Bog in Cumbria, England

Meathop Moss is a raised bog located north of Meathop in Cumbria, England. Protected as a nature reserve by the Cumbria Wildlife Trust, Meathop Moss is notable for its insect life.
In 1965 it was designated a Site of Special Scientific Interest under the National Parks and Access to the Countryside Act 1949. Along with two other raised bogs near the Kent estuary, it was included in the Witherslack Mosses Special Area of Conservation which was designated in 2005.

==Etymology==
Meathop is a locality near the village of Lindale. Moss is a dialect word meaning bog.

==History==
The bog developed above a shingle beach after the last glaciation.

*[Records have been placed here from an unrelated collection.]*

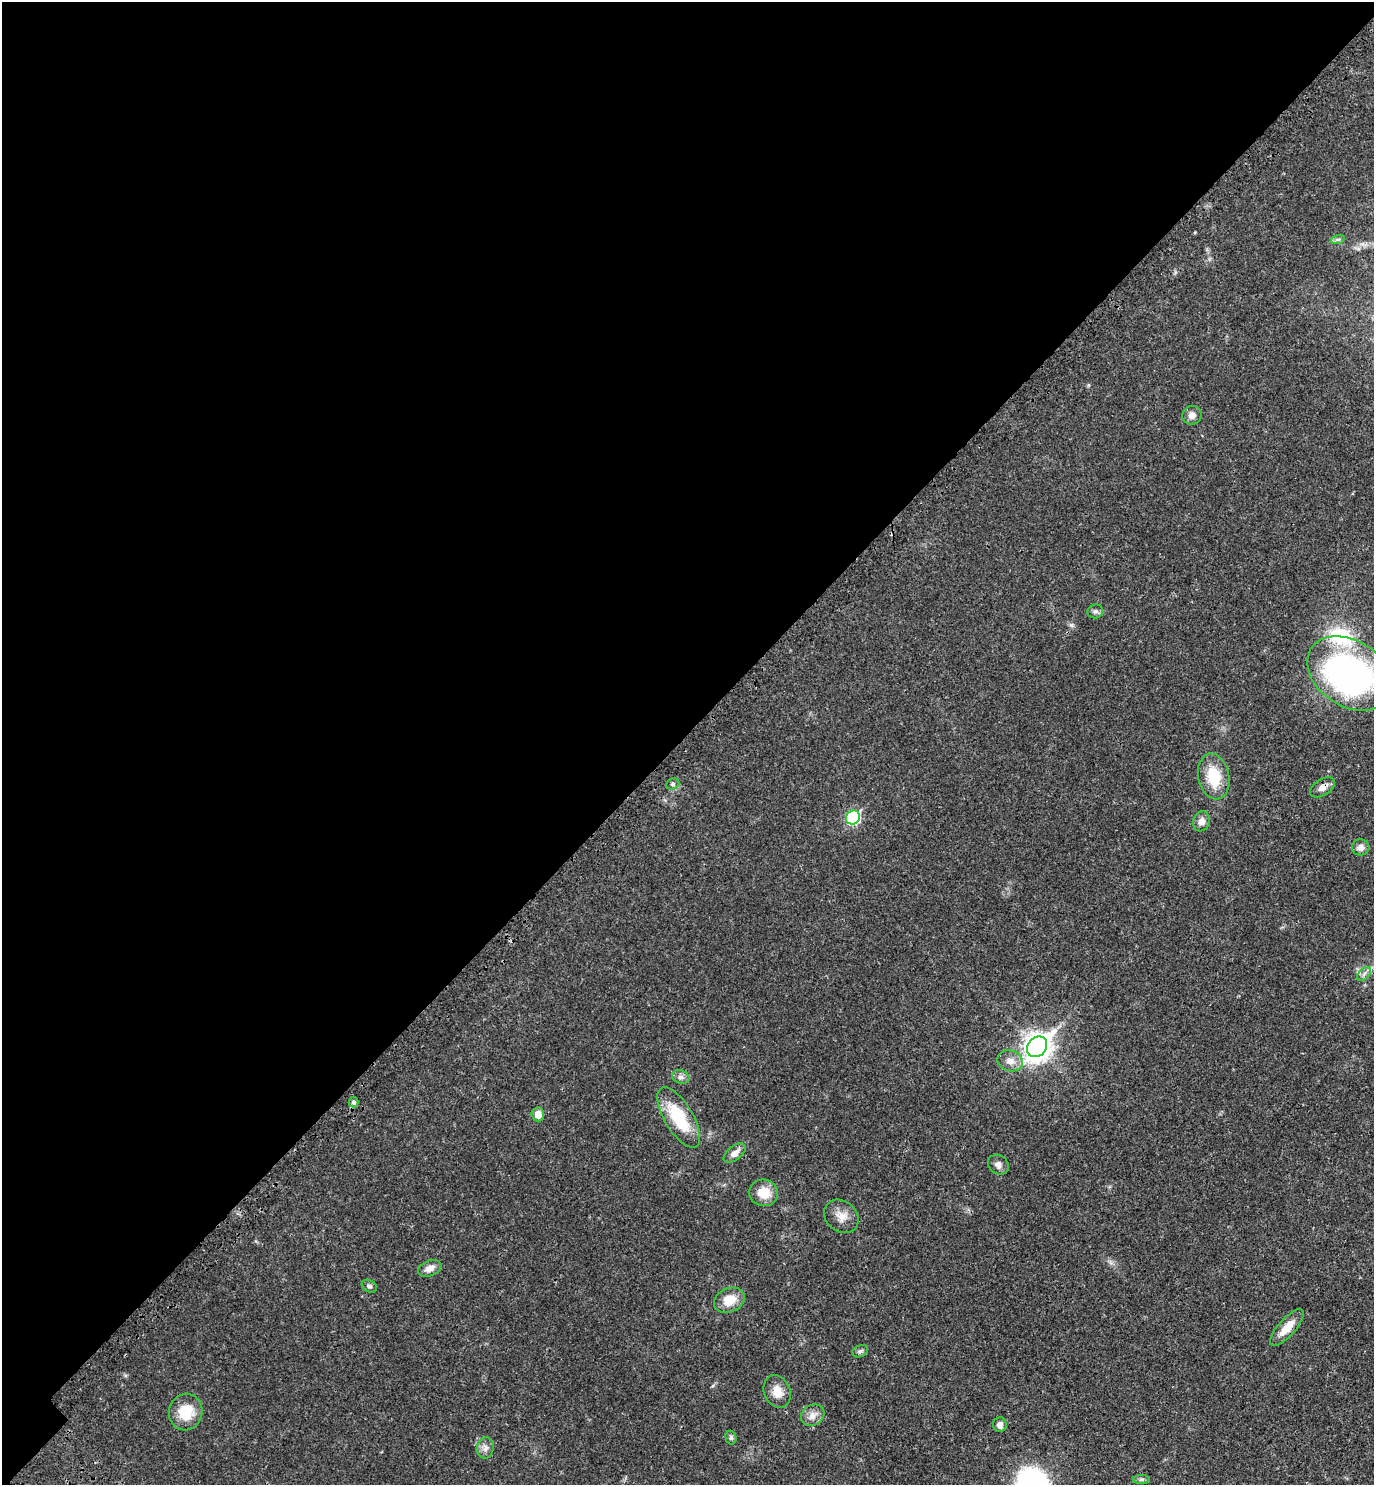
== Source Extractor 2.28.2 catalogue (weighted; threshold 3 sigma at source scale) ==
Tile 5 of 4 x 4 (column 1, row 2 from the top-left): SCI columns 257-1628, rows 3072-4554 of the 6140 x 6140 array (HDU 1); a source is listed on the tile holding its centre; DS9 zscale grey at full resolution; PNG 1376 x 1487 px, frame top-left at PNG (2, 2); each listed source drawn as its Kron ellipse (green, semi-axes under 4 px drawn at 4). Shown black and unused: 49% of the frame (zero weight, under 3 of 4 exposures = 8% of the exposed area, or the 3 px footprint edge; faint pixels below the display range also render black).
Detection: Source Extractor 2.28.2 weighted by HDU 2 'WHT'; one run over the whole footprint, this tile lists its part. Background 0.0277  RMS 0.0029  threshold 0.0132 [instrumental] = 3 sigma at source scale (4.5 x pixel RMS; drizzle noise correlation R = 1.50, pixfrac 1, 0.05/0.05 arcsec/px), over >= 5 px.
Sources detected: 34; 1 inside a brighter listed object's ellipse — not listed separately; the other 33 listed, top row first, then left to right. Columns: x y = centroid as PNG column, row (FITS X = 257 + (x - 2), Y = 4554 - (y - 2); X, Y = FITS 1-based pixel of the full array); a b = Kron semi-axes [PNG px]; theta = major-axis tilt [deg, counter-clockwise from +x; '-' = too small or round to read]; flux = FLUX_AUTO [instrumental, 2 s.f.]
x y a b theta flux
1338 239 7 4 18 0.59
1192 415 10 9 - 1.8
1095 611 8 7 - 0.77
1350 673 46 32 -33 95
1214 776 23 15 -78 8.7
673 784 7 5 21 0.6
1322 787 14 8 32 1.8
853 817 7 6 - 27
1201 821 10 8 70 1.7
1361 847 9 8 - 1.5
1364 974 8 5 46 0.85
1037 1047 11 9 48 280
1010 1061 13 10 -17 2.5
681 1077 9 6 -16 1
353 1102 5 5 - 0.87
538 1114 7 6 - 2.2
679 1117 34 14 -59 13
735 1153 13 7 38 1.9
998 1165 11 9 -38 1.4
763 1193 14 13 - 5
841 1216 18 15 -40 3.2
430 1268 12 7 21 2.1
369 1286 8 6 -31 0.77
729 1300 16 12 24 5.1
1287 1328 23 8 48 4.5
860 1351 8 5 24 0.74
777 1392 17 13 -68 3.5
186 1412 18 16 73 7.6
813 1415 12 10 31 2.1
1000 1425 7 6 - 1.4
731 1438 7 5 -74 0.6
485 1448 11 8 80 1.5
1141 1479 9 4 0 0.63
Overlapping masked pixels (flux is a lower limit): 1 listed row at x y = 1322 787
Isophote crosses this tile's border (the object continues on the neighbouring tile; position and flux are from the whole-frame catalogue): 1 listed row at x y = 1350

===Charles Rothschild and the "Rothschild List"===
The site was identified by the entomologist Charles Rothschild (1877–1923) as being of ecological importance. He was particularly interested in the site as the habitat of the large heath butterfly and the silver-studded blue. This was to lead to the creation of the nature reserve in 1919. Other than the prevention of the over-collection of butterflies, the reserve did not have a management plan.
According to an article in Cumbrian Wildlife, the magazine of the Cumbria Wildlife Trust, the creation of the reserve was not driven by conservation in the modern sense, it was an example of rich collectors protecting their collecting sites from the riff-raff. However a more positive assessment could be made of the overall achievement of Rothschild in relation to conservation.

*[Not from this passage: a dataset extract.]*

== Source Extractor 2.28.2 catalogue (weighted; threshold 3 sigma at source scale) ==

In 1899 Rothschild (at the age of 22) bought Wicken Fen and presented it to the National Trust: it was arguably Britain's first nature reserve.
He organized surveys of other sites deserving protection and a "Rothschild list" of 284 sites in Britain and Ireland, including Meathop Moss, was drawn up. It was published in 1915 by the Society for the Promotion of Nature Reserves (the forerunner of The Wildlife Trusts).
In the century after the surveys took place many of these habitats became degraded. Meathop Moss received more protection than most, being leased by the society as a nature reserve.

===SSSI===
In 1965 it was designated a Site of Special Scientific Interest.

===Cumbria Wildlife Trust===
The Cumbria Wildlife Trust, which was created in the 1960s as the Lake District Naturalists' Trust, took on the reserve. However, the Trust did not purchase the reserve until 1998. It was helped by the Heritage Lottery Fund.